Air (an ideal gas) is stored in a rigid closed tank of volume V at absolute temperature of T₀ and pressure P. Ignoring the effect of motion and gravity, what will be the specific exergy (availability per unit mass) of air? [Given: Environmental absolute temperature is T0; Environmental pressure is P₀; Gas constant is R.]

Concept:

Exergy is the maximum useful work possible when a system is brought to equilibrium with its surroundings.

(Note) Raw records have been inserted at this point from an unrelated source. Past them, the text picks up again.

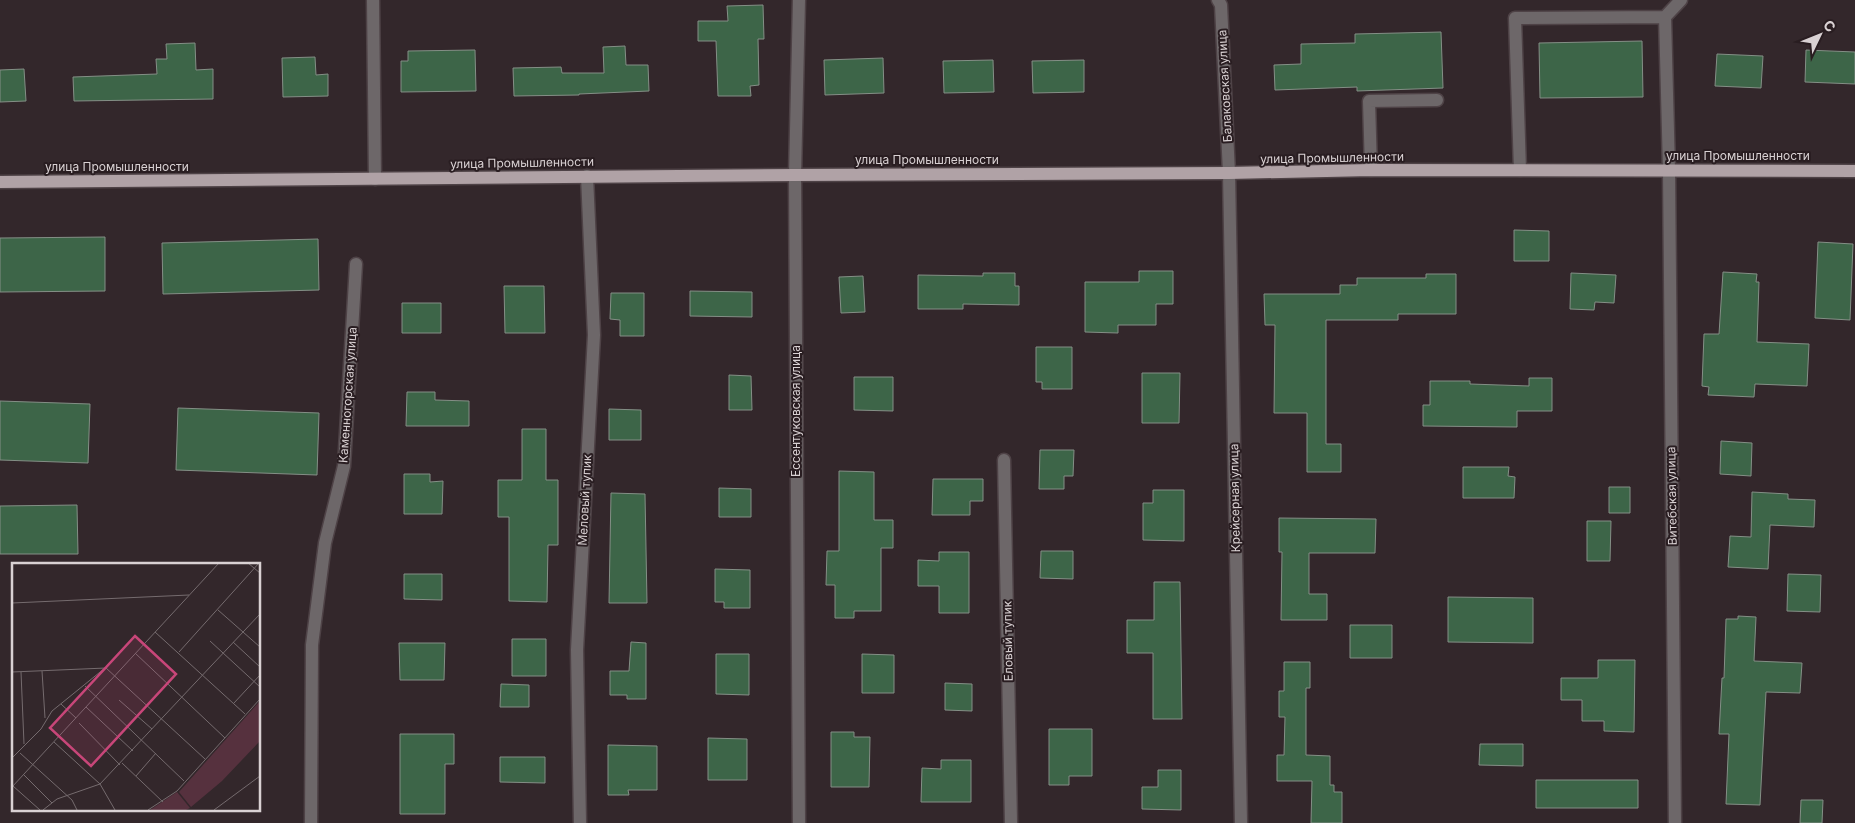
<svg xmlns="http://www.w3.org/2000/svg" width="1855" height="823" viewBox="0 0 1855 823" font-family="Inter,sans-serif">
	<rect width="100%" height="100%" fill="#33272b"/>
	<path fill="#3d6548" stroke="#848f86" d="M 763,5 L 764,39 L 758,39 L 759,85 L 750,86 L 751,96 L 718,96 L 716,41 L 698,41 L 698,21 L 728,21 L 727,6 Z
		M 1441,32 L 1443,88 L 1357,91 L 1357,87 L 1275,90 L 1274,65 L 1301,64 L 1301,44 L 1355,43 L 1355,34 Z
		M 1642,41 L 1643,97 L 1540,98 L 1539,43 Z
		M 195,43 L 196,70 L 213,69 L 213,99 L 74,101 L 73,77 L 157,74 L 156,59 L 167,59 L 166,44 Z
		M 625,46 L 626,65 L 648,65 L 649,91 L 579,94 L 579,95 L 514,96 L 513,68 L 561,67 L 562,73 L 604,73 L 603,47 Z
		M 475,50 L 476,91 L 401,92 L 401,61 L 408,61 L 408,51 Z
		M 1806,50 L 1855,52 L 1855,84 L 1805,82 Z
		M 1717,54 L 1763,56 L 1761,88 L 1715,86 Z
		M 315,57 L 316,75 L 328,74 L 328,96 L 283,97 L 282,58 Z
		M 883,58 L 884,93 L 825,95 L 824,60 Z
		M 993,60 L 994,92 L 944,93 L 943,61 Z
		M 1084,60 L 1084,92 L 1033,93 L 1032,61 Z
		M 24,69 L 26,101 L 0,102 L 0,70 Z
		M 1514,230 L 1549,231 L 1549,261 L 1514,261 Z
		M 105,237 L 105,291 L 0,292 L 0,238 Z
		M 318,239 L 319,290 L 163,294 L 162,243 Z
		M 1818,242 L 1853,244 L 1850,320 L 1815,318 Z
		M 1139,271 L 1173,271 L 1173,304 L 1156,304 L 1156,325 L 1118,325 L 1118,333 L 1085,332 L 1085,282 L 1139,282 Z
		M 1723,272 L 1757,274 L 1756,282 L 1759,282 L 1757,342 L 1809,344 L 1807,386 L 1755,384 L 1754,397 L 1708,395 L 1709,387 L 1702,386 L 1704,334 L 1719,334 Z
		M 983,273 L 1015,273 L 1015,286 L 1019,286 L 1019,305 L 963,304 L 963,309 L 918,309 L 918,275 L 983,276 Z
		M 1571,273 L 1616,275 L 1614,303 L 1595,302 L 1594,310 L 1570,309 Z
		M 1426,274 L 1456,274 L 1456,314 L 1398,314 L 1398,320 L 1326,320 L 1326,444 L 1341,444 L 1341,472 L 1307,472 L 1307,413 L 1274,413 L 1275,325 L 1265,325 L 1264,294 L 1340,294 L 1340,285 L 1357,285 L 1357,278 L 1426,278 Z
		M 863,276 L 865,312 L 841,313 L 839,277 Z
		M 504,286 L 544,286 L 545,333 L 505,333 Z
		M 690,291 L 752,292 L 752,317 L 690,316 Z
		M 611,293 L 644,293 L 644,336 L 620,336 L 620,320 L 610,319 Z
		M 402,303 L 441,303 L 441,333 L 402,333 Z
		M 1036,347 L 1072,347 L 1072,389 L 1042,389 L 1042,382 L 1036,382 Z
		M 1142,373 L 1180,373 L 1179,423 L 1142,423 Z
		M 729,375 L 751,376 L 752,410 L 729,410 Z
		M 854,377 L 893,377 L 893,411 L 854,410 Z
		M 1529,378 L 1552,378 L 1552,411 L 1517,411 L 1517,427 L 1423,426 L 1423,405 L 1430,405 L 1430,381 L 1470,381 L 1470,384 L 1529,386 Z
		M 407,392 L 435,392 L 435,400 L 469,401 L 469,426 L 406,426 Z
		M 0,401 L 90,404 L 88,463 L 0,460 Z
		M 178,408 L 319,413 L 317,475 L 176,470 Z
		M 609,409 L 641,410 L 641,440 L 609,440 Z
		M 522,429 L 546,429 L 546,480 L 558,480 L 558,545 L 548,545 L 547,602 L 509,601 L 509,517 L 498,517 L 498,480 L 522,480 Z
		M 1721,441 L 1752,443 L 1751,476 L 1720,474 Z
		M 1040,450 L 1074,450 L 1073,476 L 1064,476 L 1064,489 L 1039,489 Z
		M 1463,467 L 1509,467 L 1508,476 L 1515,477 L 1514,498 L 1463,498 Z
		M 839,471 L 874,472 L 874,520 L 893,520 L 893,548 L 881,548 L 881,611 L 854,611 L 854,618 L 835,618 L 835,585 L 826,585 L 827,551 L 839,551 Z
		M 404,474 L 430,474 L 430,482 L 443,481 L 442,514 L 404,514 Z
		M 933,479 L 983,479 L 983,501 L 970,501 L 970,515 L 932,515 Z
		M 1609,487 L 1630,487 L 1630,513 L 1609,513 Z
		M 719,488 L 751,489 L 751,517 L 719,517 Z
		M 1153,490 L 1184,490 L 1184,541 L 1143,540 L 1143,503 L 1153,503 Z
		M 1752,492 L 1788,494 L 1788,499 L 1815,500 L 1814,527 L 1770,525 L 1768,569 L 1728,567 L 1730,536 L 1751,537 Z
		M 611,493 L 645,494 L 647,603 L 609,603 Z
		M 77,505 L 78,554 L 0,554 L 0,506 Z
		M 1279,518 L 1376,519 L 1375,553 L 1309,553 L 1309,594 L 1327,594 L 1327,620 L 1281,620 L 1282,552 L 1279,552 Z
		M 1587,521 L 1611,521 L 1610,561 L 1587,561 Z
		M 1041,551 L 1073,551 L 1073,579 L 1040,578 Z
		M 939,552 L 969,552 L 969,613 L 939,613 L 939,586 L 918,586 L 918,560 L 939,561 Z
		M 715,569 L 750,570 L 750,608 L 724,608 L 724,602 L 715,602 Z
		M 404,574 L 442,574 L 442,600 L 404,599 Z
		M 1788,574 L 1821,575 L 1820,612 L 1787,611 Z
		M 1154,582 L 1180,582 L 1182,719 L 1153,719 L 1153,653 L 1127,653 L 1127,620 L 1154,620 Z
		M 1448,597 L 1533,598 L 1533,643 L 1448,642 Z
		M 1738,616 L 1756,617 L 1754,661 L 1802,663 L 1800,693 L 1766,692 L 1760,805 L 1726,804 L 1729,734 L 1719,734 L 1722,678 L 1724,678 L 1726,619 L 1738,619 Z
		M 1350,625 L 1392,625 L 1392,658 L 1350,658 Z
		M 512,639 L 546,639 L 546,676 L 512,676 Z
		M 631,642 L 646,643 L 646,699 L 627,699 L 627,695 L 610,695 L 610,671 L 629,671 Z
		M 399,643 L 445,643 L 444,680 L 400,680 Z
		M 716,654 L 749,654 L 749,695 L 716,694 Z
		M 862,654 L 894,655 L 894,693 L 862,693 Z
		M 1598,660 L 1635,660 L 1634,732 L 1604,731 L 1604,721 L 1582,721 L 1582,700 L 1561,700 L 1561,678 L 1598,678 Z
		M 1284,662 L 1310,662 L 1310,688 L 1306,688 L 1306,755 L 1330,756 L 1330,785 L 1334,785 L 1334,792 L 1342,792 L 1342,823 L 1311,823 L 1312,781 L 1277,781 L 1277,755 L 1284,755 L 1285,717 L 1279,717 L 1279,691 L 1284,691 Z
		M 945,683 L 972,684 L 972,711 L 945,710 Z
		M 501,684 L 529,685 L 529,707 L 500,707 Z
		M 1049,729 L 1092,729 L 1092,776 L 1069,776 L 1069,785 L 1049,785 Z
		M 831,732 L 854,732 L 854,737 L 870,737 L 869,787 L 831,787 Z
		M 400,734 L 454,734 L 454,764 L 445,764 L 445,814 L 400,814 Z
		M 708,738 L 747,739 L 747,780 L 708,780 Z
		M 1480,744 L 1523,744 L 1523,766 L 1479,765 Z
		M 608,745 L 657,746 L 657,790 L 628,790 L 629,795 L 608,795 Z
		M 500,757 L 545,757 L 545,783 L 500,782 Z
		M 941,760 L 971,760 L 971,802 L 921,802 L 922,768 L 941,769 Z
		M 1158,770 L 1181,770 L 1181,810 L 1142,809 L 1142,787 L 1158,787 Z
		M 1536,780 L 1638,780 L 1638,808 L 1536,808 Z
		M 1801,800 L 1823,800 L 1822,823 L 1800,823 Z"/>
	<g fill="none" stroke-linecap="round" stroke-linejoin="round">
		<defs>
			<path id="minor" d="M 373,0 L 375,179
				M 1218,0 L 1221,5 L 1229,173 L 1241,823
				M 1371,170 L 1369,101 L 1437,100
				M 1520,170 L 1515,18 L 1665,17
				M 1004,460 L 1011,823
				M 311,823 L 312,645 L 325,543 L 344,466 L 356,264
				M 580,823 L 577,650 L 594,335 L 587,176
				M 799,823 L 795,175 L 799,0
				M 1675,823 L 1669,170 L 1665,17 L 1681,0"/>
			<path id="major" d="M 0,182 L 795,175 L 1229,173 L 1371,170 L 1855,171"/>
		</defs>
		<use href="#minor" stroke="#4e4246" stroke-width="15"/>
		<use href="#major" stroke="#4e4246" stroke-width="15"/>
		<use href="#minor" stroke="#6d6769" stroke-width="12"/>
		<use href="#major" stroke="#b0a2a6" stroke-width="12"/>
	</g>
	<g text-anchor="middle" stroke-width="4" stroke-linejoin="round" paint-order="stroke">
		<g font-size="12" fill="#d9d1d3" stroke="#291d21">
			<text transform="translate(1225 86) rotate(-93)" y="4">Балаковская улица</text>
			<text x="1738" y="160">улица Промышленности</text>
			<text transform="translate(1332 158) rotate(-1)" y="4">улица Промышленности</text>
			<text x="927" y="164">улица Промышленности</text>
			<text transform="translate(522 163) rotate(-1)" y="4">улица Промышленности</text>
			<text x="117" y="171">улица Промышленности</text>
			<text transform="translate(348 395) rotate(-86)" y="4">Каменногорская улица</text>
			<text transform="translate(796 411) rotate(-90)" y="4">Ессентуковская улица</text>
			<text transform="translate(1672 496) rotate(-91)" y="4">Витебская улица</text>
			<text transform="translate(1235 498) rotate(-91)" y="4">Крейсерная улица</text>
			<text transform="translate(585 500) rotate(-87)" y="4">Меловый тупик</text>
			<text transform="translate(1008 641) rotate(-91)" y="4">Еловый тупик</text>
		</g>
	</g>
	<g transform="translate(12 563)">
		<rect width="248" height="248" fill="#33272b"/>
		<path d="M 247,139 L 247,179 L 210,218 L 179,244 L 167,229 ZM 165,229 L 178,245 L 174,247 L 138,247 Z" fill="#56313e"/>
		<path fill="none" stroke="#756b6e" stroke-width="1" d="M 236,0 L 248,10M 0,40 L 177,32M 206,47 L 248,84M 143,69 L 233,151M 198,78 L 248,124M 221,79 L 248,104M 167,89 L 247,0M 123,90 L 213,175M 30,108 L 33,155M 0,109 L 94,105 L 193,196M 9,109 L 12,181M 73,123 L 172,218M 107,137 L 140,166M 222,140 L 248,112M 49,141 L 64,155M 74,144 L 121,188M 67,160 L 108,202M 42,179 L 88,221 L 103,247M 8,190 L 60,237 L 65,247M 0,195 L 29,166 L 40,148 L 93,105M 110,200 L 151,239M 12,212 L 40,240M 124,213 L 144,190M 1,223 L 28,247M 0,224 L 207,0M 31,247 L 45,236 L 88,221 L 248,51M 136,247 L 165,228 L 248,136M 202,247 L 248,213"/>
		<path fill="#c84679" fill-opacity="0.15" stroke="#c84679" stroke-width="2.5" d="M 123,73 L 164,111 L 79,203 L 38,165 Z"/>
		<rect width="248" height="248" fill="none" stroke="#d9d1d3" stroke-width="2.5"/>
	</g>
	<g transform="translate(1820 35) rotate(47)" stroke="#291d21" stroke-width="4" paint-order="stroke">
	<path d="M0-4L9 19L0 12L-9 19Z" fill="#d9d1d3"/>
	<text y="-8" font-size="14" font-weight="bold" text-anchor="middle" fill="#d9d1d3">С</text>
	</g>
</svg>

For an ideal gas, the specific exergy (availability per unit mass) is given by:

\( e = (h - h_0) - T_0 (s - s_0) \)

For an ideal gas with constant specific heats, the entropy change is:

\( s - s_0 = C_p \ln \frac{T}{T_0} - R \ln \frac{P}{P_0} \)

For a rigid closed tank, volume remains constant, and thus:

\( h - h_0 = 0 \) (since no change in enthalpy in a rigid tank)

Therefore, specific exergy simplifies to:

\( e = - T_0 \left( C_p \ln \frac{T}{T_0} - R \ln \frac{P}{P_0} \right) \)

Using the relation for an ideal gas at constant volume:

\( \frac{T}{T_0} = \frac{P}{P_0} \)

Substituting this into the equation:

\( e = R T_0 \left[ \frac{P_0}{P} - 1 + \ln \frac{P}{P_0} \right] \)